Brescia, 15 maggio 2018 - La linea che il Brescia ha deciso di seguire con convinzione in questa settimana che porterà alla sfida più importante della stagione è quella di abbassare i toni e di portare il tutto alla normalità. In questo senso non ci sarà il ritiro anticipato nelle Marche e le Rondinelle continueranno ad allenarsi in città. Inoltre, anche per ricaricare una squadra uscita con il morale a pezzi dall'ultima partita persa con l'Empoli, si sta cercando di sottolineare gli aspetti positivi che precedono il duello-salvezza con l'Ascoli. In effetti si insiste sul fatto che il Brescia ha due punti in più e può salvarsi direttamente con due risultati su tre. Un'altra sottolineatura è stata dedicata alla consapevolezza, ribadendo a più riprese che "un Brescia nelle giuste condizioni può giocarsela fino in fondo al "Del Duca" e conquistare il risultato positivo voluto".

E' in questa atmosfera che la formazione agli ordini di Ivo Pulga sta cercando di portare avanti la sua preparazione, naturalmente sempre "protetta" dalle porte chiuse. Nonostante questa precauzione, è comunque di dominio pubblico che Furlan si è fermato, mentre Torregrossa deve fare i conti con qualche acciacco di troppo. Due "note" tutt'altro che trascurabili che Mister Pulga dovrà esaminare con attenzione nel disegnare lo schieramento che dovrà cercare di tenere a freno la ritrovata voglia di salvezza dei bianconeri guidati dall'ex Serse Cosmi, che, dopo aver navigato a lungo sul fondo della classifica, quasi prigionieri di una retrocessione anticipata, ora vedono a portata di mano addirittura la salvezza diretta, senza dover neppure passare dalla lotteria dei play out. Il Brescia che venerdì sera ad Ascoli cercherà di conquistare la permanenza in B sul filo di lana, proprio come è capitato lo scorso anno ai danni del Trapani, è già ben delineato.

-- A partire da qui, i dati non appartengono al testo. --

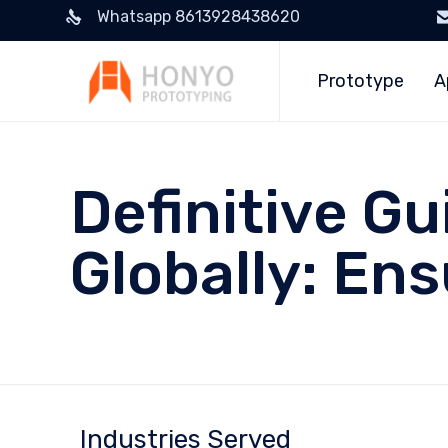
Whatsapp 8613928438620
Prototype
A
Definitive Gu
Globally: En
Industries Served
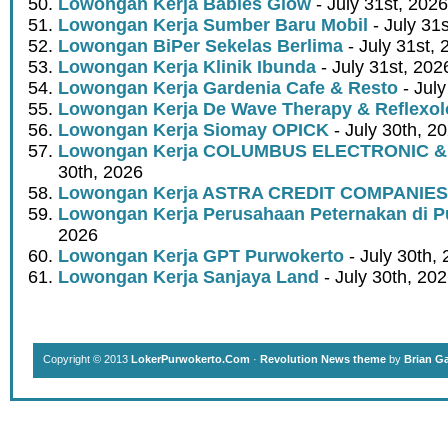
Lowongan Kerja Babies Glow
- July 31st, 2026
Lowongan Kerja Sumber Baru Mobil
- July 31
Lowongan BiPer Sekelas Berlima
- July 31st, 
Lowongan Kerja Klinik Ibunda
- July 31st, 202
Lowongan Kerja Gardenia Cafe & Resto
- July
Lowongan Kerja De Wave Therapy & Reflexo
Lowongan Kerja Siomay OPICK
- July 30th, 2
Lowongan Kerja COLUMBUS ELECTRONIC &
30th, 2026
Lowongan Kerja ASTRA CREDIT COMPANIES
Lowongan Kerja Perusahaan Peternakan di P
2026
Lowongan Kerja GPT Purwokerto
- July 30th,
Lowongan Kerja Sanjaya Land
- July 30th, 20
Copyright © 2013
LokerPurwokerto.Com
·
Revolution News theme
by
Brian G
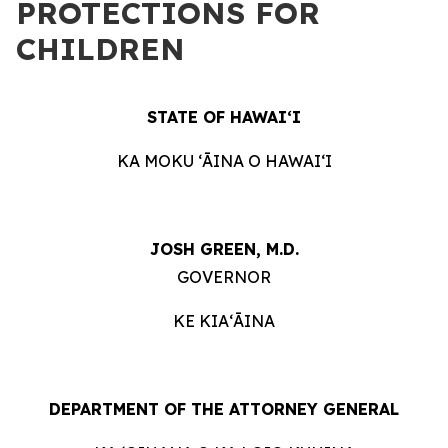
PROTECTIONS FOR
CHILDREN
STATE OF HAWAIʻI
KA MOKU ʻĀINA O HAWAIʻI
JOSH GREEN, M.D.
GOVERNOR
KE KIAʻĀINA
DEPARTMENT OF THE ATTORNEY GENERAL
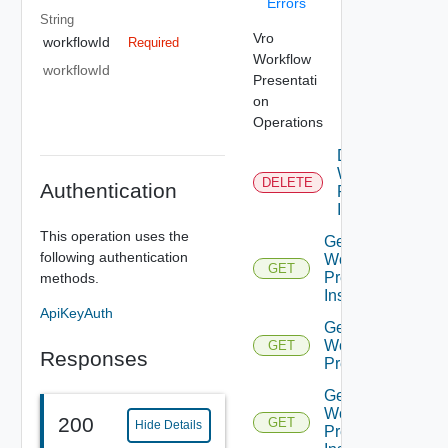
Errors
String
Vro
workflowId
Required
Workflow
workflowId
Presentati
on
Operations
Delete
Workflow
DELETE
Authentication
Presenation
Instance
This operation uses the
Get All
following authentication
Workflow
GET
Presentation
methods.
Instances
ApiKeyAuth
Get
Workflow
GET
Responses
Presentation
Get
Workflow
200
GET
Hide Details
Presentation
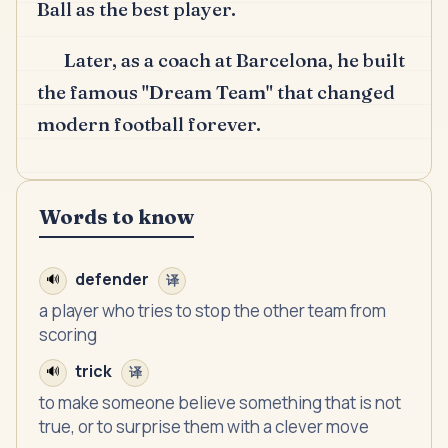
Ball as the best player.
Later, as a coach at Barcelona, he built
the famous "Dream Team" that changed
modern football forever.
Words to know
defender
🔊
译
a player who tries to stop the other team from
scoring
trick
🔊
译
to make someone believe something that is not
true, or to surprise them with a clever move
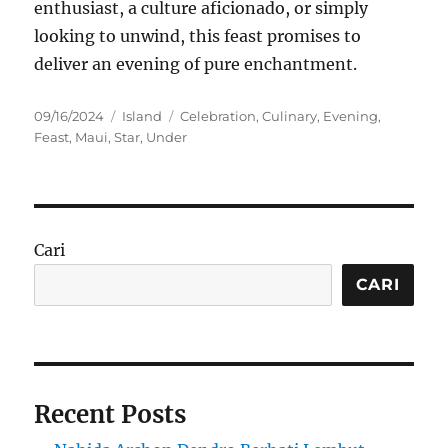
enthusiast, a culture aficionado, or simply
looking to unwind, this feast promises to
deliver an evening of pure enchantment.
Posted
Categories
Tags
09/16/2024
Island
Celebration
,
Culinary
,
Evening
,
on
Feast
,
Maui
,
Star
,
Under
Cari
CARI
Recent Posts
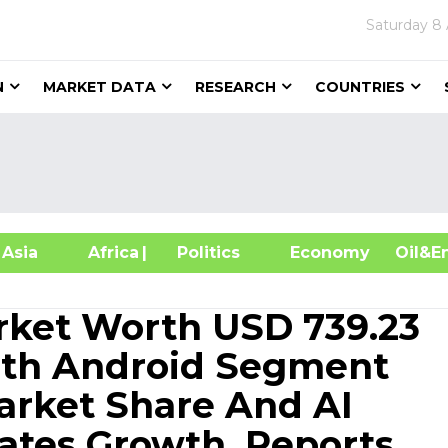
Saturday
8 
N
MARKET DATA
RESEARCH
COUNTRIES
sia
Africa
| Politics
Economy
Oil
ket Worth USD 739.23
With Android Segment
arket Share And AI
ates Growth, Reports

In difesa, davanti a Minelli, agirà il quartetto composto da Coppolaro, Gastaldello, Somma e Longhi, con gli ultimi due favoriti su Lancini e Curcio. A centrocampo Bisoli, Tonali e Martinelli sembrano favoriti per una maglia da titolare, anche se Ndoj, che potrebbe venire impiegato in posizione più avanzata, in caso di mancato utilizzo sulla trequarti, potrebbe far scivolare in panchina Martinelli. Il reparto da modellare è l'attacco, dove, considerando le condizioni di Torregrossa, Caracciolo sembra la certezza, ma per il momento rimane il dubbio se renderlo il punto avanzato affiancato da due esterni (Spalek e uno tra Okwonkwo ed Embalo) oppure farlo affiancare da Okwonkwo con Ndoj poco più indietro. Saranno i prossimi giorni a sciogliere questi ultimi nodi.